Task to complete:
Write out the lines below word for word, leaving out the pictures.

= = = = =

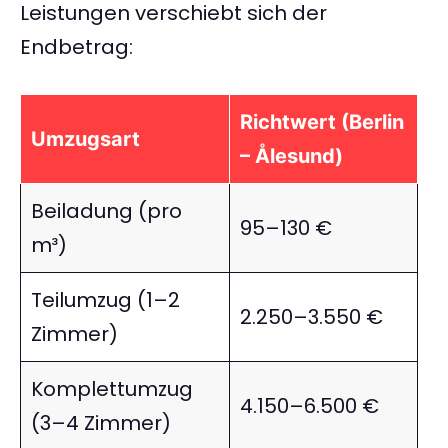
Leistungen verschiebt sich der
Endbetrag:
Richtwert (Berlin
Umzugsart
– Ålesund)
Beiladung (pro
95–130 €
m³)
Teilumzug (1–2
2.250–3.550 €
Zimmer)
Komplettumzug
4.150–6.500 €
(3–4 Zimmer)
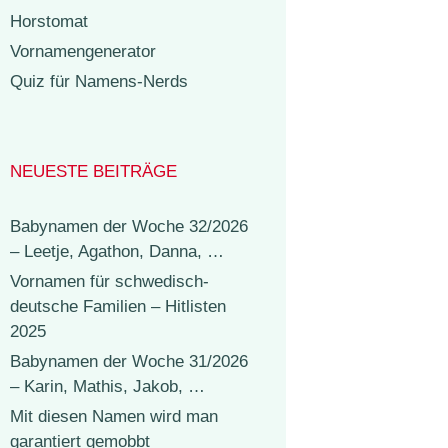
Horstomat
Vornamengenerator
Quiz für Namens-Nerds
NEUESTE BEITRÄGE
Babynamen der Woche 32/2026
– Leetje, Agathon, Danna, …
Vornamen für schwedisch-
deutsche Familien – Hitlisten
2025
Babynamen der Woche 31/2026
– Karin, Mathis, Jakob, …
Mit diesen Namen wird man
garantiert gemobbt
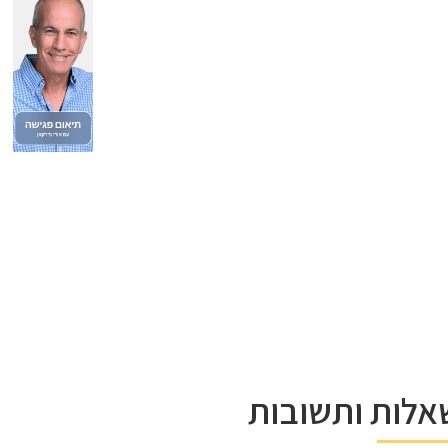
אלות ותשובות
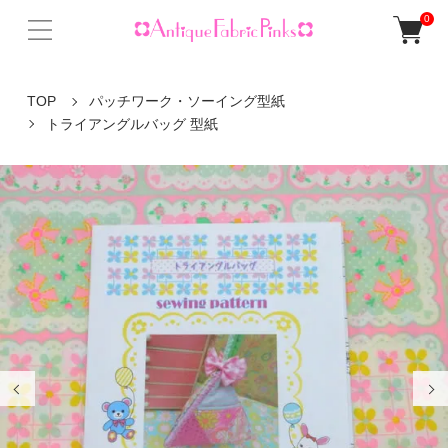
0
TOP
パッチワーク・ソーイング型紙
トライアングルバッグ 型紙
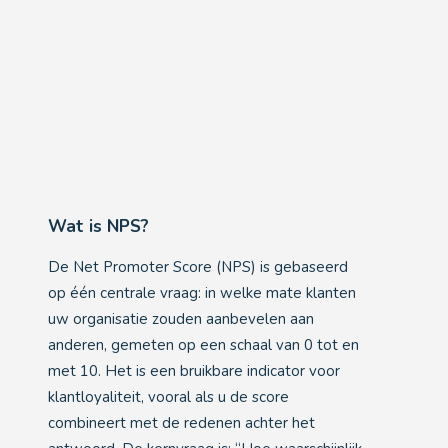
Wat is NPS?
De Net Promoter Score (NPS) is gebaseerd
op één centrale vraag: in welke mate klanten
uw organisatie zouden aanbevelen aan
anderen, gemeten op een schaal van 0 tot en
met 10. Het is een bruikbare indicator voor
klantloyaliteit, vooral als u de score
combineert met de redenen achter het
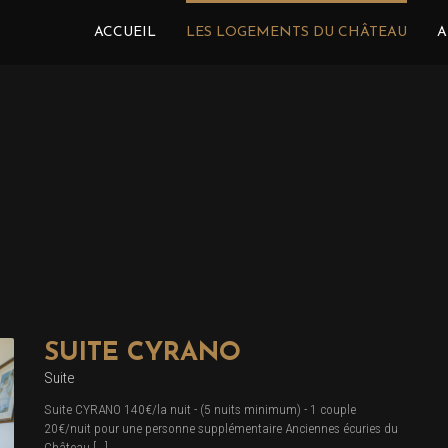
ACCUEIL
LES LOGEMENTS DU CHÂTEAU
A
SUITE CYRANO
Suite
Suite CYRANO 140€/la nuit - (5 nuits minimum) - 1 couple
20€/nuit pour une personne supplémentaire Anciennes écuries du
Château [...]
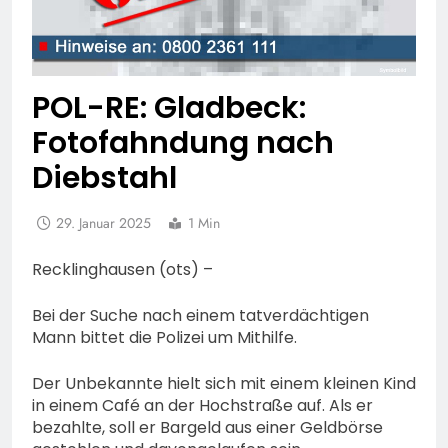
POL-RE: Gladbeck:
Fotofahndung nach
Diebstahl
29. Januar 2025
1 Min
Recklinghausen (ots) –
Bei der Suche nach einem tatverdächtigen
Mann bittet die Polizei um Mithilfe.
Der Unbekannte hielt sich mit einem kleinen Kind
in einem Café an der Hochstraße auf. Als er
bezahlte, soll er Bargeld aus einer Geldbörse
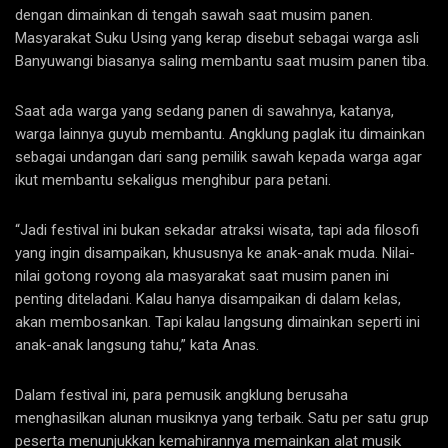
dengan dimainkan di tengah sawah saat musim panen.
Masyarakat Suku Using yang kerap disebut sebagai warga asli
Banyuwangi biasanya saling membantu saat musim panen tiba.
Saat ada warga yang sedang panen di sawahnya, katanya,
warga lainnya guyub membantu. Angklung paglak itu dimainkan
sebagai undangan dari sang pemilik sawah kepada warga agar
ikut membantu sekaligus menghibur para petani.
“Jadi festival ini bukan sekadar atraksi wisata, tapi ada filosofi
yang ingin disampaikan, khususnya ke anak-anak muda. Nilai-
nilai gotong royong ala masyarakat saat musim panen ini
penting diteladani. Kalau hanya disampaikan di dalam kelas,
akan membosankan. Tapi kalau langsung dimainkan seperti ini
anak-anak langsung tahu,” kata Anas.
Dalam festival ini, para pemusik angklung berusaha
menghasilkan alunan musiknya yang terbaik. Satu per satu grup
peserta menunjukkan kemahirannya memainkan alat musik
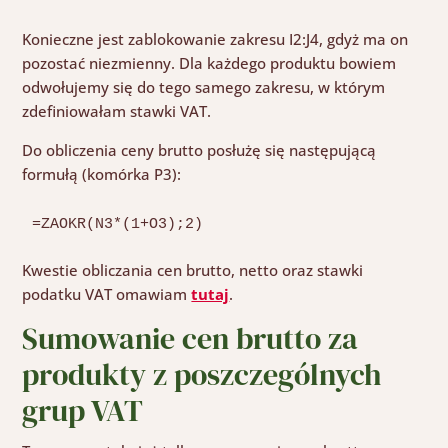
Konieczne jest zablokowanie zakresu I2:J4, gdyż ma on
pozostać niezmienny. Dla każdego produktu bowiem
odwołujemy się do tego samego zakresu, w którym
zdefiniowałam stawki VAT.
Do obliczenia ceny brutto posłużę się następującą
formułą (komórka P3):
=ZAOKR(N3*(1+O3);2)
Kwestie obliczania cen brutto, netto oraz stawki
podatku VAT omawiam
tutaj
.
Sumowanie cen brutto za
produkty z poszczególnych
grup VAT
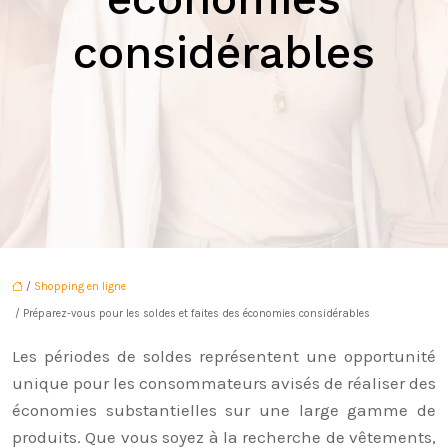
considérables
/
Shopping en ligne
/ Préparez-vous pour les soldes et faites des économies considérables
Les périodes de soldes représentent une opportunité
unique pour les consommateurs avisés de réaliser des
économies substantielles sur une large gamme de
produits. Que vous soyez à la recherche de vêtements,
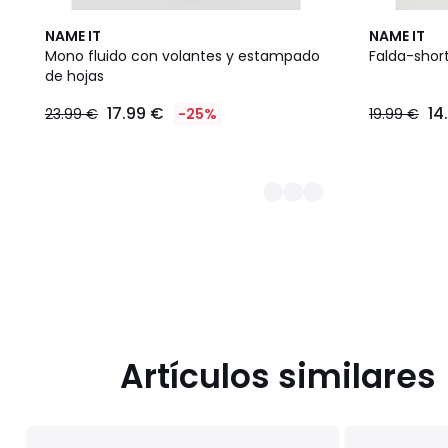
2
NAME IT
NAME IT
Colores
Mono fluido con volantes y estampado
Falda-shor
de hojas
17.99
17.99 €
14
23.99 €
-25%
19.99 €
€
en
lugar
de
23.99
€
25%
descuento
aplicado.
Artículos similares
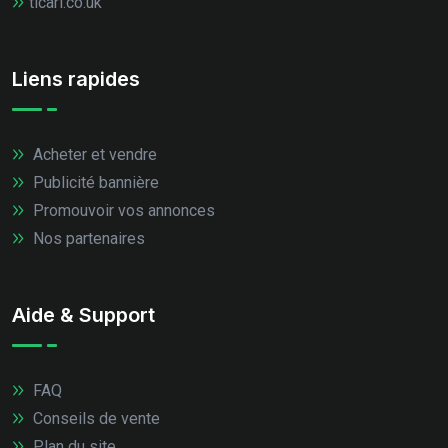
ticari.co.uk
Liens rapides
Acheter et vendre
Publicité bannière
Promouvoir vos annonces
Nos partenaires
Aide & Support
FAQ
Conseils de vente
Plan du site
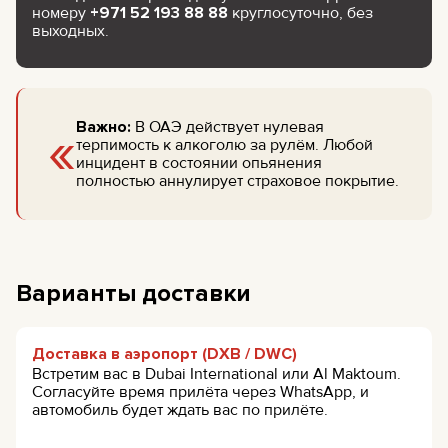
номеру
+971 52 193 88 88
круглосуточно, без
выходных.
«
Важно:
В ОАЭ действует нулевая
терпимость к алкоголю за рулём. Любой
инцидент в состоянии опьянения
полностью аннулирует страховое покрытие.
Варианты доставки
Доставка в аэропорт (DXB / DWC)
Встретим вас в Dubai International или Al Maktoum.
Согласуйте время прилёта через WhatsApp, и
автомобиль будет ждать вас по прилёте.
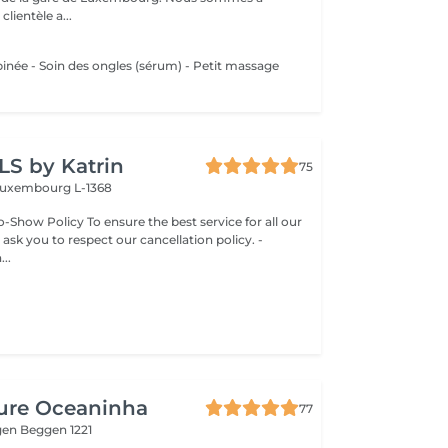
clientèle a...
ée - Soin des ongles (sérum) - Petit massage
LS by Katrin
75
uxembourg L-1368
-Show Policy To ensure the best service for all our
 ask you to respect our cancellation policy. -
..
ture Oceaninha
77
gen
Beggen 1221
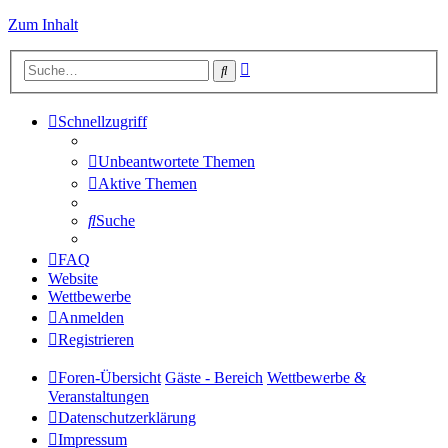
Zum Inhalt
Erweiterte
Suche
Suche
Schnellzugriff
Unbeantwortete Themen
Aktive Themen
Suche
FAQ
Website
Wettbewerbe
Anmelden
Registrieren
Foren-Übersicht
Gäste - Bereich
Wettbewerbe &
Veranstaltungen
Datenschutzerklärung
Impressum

= = = = =

Task response:
Leistungen verschiebt sich der
Endbetrag:
Richtwert (Berlin
Umzugsart
– Ålesund)
Beiladung (pro
95–130 €
m³)
Teilumzug (1–2
2.250–3.550 €
Zimmer)
Komplettumzug
4.150–6.500 €
(3–4 Zimmer)
Horstomat
Vornamengenerator
Quiz für Namens-Nerds
NEUESTE BEITRÄGE
Babynamen der Woche 32/2026
– Leetje, Agathon, Danna, …
Vornamen für schwedisch-
deutsche Familien – Hitlisten
2025
Babynamen der Woche 31/2026
– Karin, Mathis, Jakob, …
Mit diesen Namen wird man
garantiert gemobbt
אלות ותשובות
0
TOP
パッチワーク・ソーイング型紙
トライアングルバッグ 型紙
Wat is NPS?
De Net Promoter Score (NPS) is gebaseerd
op één centrale vraag: in welke mate klanten
uw organisatie zouden aanbevelen aan
anderen, gemeten op een schaal van 0 tot en
met 10. Het is een bruikbare indicator voor
klantloyaliteit, vooral als u de score
combineert met de redenen achter het
ACCUEIL
LES LOGEMENTS DU CHÂTEAU
A
SUITE CYRANO
Suite
Suite CYRANO 140€/la nuit - (5 nuits minimum) - 1 couple
20€/nuit pour une personne supplémentaire Anciennes écuries du
Château [...]
POL-RE: Gladbeck:
Fotofahndung nach
Diebstahl
29. Januar 2025
1 Min
Recklinghausen (ots) –
Bei der Suche nach einem tatverdächtigen
Mann bittet die Polizei um Mithilfe.
Der Unbekannte hielt sich mit einem kleinen Kind
in einem Café an der Hochstraße auf. Als er
bezahlte, soll er Bargeld aus einer Geldbörse
dengan dimainkan di tengah sawah saat musim panen.
Masyarakat Suku Using yang kerap disebut sebagai warga asli
Banyuwangi biasanya saling membantu saat musim panen tiba.
Saat ada warga yang sedang panen di sawahnya, katanya,
warga lainnya guyub membantu. Angklung paglak itu dimainkan
sebagai undangan dari sang pemilik sawah kepada warga agar
ikut membantu sekaligus menghibur para petani.
“Jadi festival ini bukan sekadar atraksi wisata, tapi ada filosofi
yang ingin disampaikan, khususnya ke anak-anak muda. Nilai-
nilai gotong royong ala masyarakat saat musim panen ini
penting diteladani. Kalau hanya disampaikan di dalam kelas,
akan membosankan. Tapi kalau langsung dimainkan seperti ini
anak-anak langsung tahu,” kata Anas.
Dalam festival ini, para pemusik angklung berusaha
menghasilkan alunan musiknya yang terbaik. Satu per satu grup
peserta menunjukkan kemahirannya memainkan alat musik
Konieczne jest zablokowanie zakresu I2:J4, gdyż ma on
pozostać niezmienny. Dla każdego produktu bowiem
odwołujemy się do tego samego zakresu, w którym
zdefiniowałam stawki VAT.
Do obliczenia ceny brutto posłużę się następującą
formułą (komórka P3):
=ZAOKR(N3*(1+O3);2)
Kwestie obliczania cen brutto, netto oraz stawki
podatku VAT omawiam
tutaj
.
Sumowanie cen brutto za
produkty z poszczególnych
grup VAT
considérables
/
Shopping en ligne
/ Préparez-vous pour les soldes et faites des économies considérables
Les périodes de soldes représentent une opportunité
unique pour les consommateurs avisés de réaliser des
économies substantielles sur une large gamme de
produits. Que vous soyez à la recherche de vêtements,
2
NAME IT
NAME IT
Colores
Mono fluido con volantes y estampado
Falda-shor
de hojas
17.99
17.99 €
14
23.99 €
-25%
19.99 €
€
en
lugar
de
23.99
€
25%
descuento
aplicado.
Artículos similares
ticari.co.uk
Liens rapides
Acheter et vendre
Publicité bannière
Promouvoir vos annonces
Nos partenaires
Aide & Support
FAQ
Conseils de vente
Plan du site
номеру
+971 52 193 88 88
круглосуточно, без
выходных.
«
Важно:
В ОАЭ действует нулевая
терпимость к алкоголю за рулём. Любой
инцидент в состоянии опьянения
полностью аннулирует страховое покрытие.
Варианты доставки
Доставка в аэропорт (DXB / DWC)
Встретим вас в Dubai International или Al Maktoum.
Согласуйте время прилёта через WhatsApp, и
автомобиль будет ждать вас по прилёте.
clientèle a...
ée - Soin des ongles (sérum) - Petit massage
LS by Katrin
75
uxembourg L-1368
-Show Policy To ensure the best service for all our
 ask you to respect our cancellation policy. -
..
ture Oceaninha
77
gen
Beggen 1221
Zum Inhalt
Erweiterte
Suche
Suche
Schnellzugriff
Unbeantwortete Themen
Aktive Themen
Suche
FAQ
Website
Wettbewerbe
Anmelden
Registrieren
Foren-Übersicht
Gäste - Bereich
Wettbewerbe &
Veranstaltungen
Datenschutzerklärung
Impressum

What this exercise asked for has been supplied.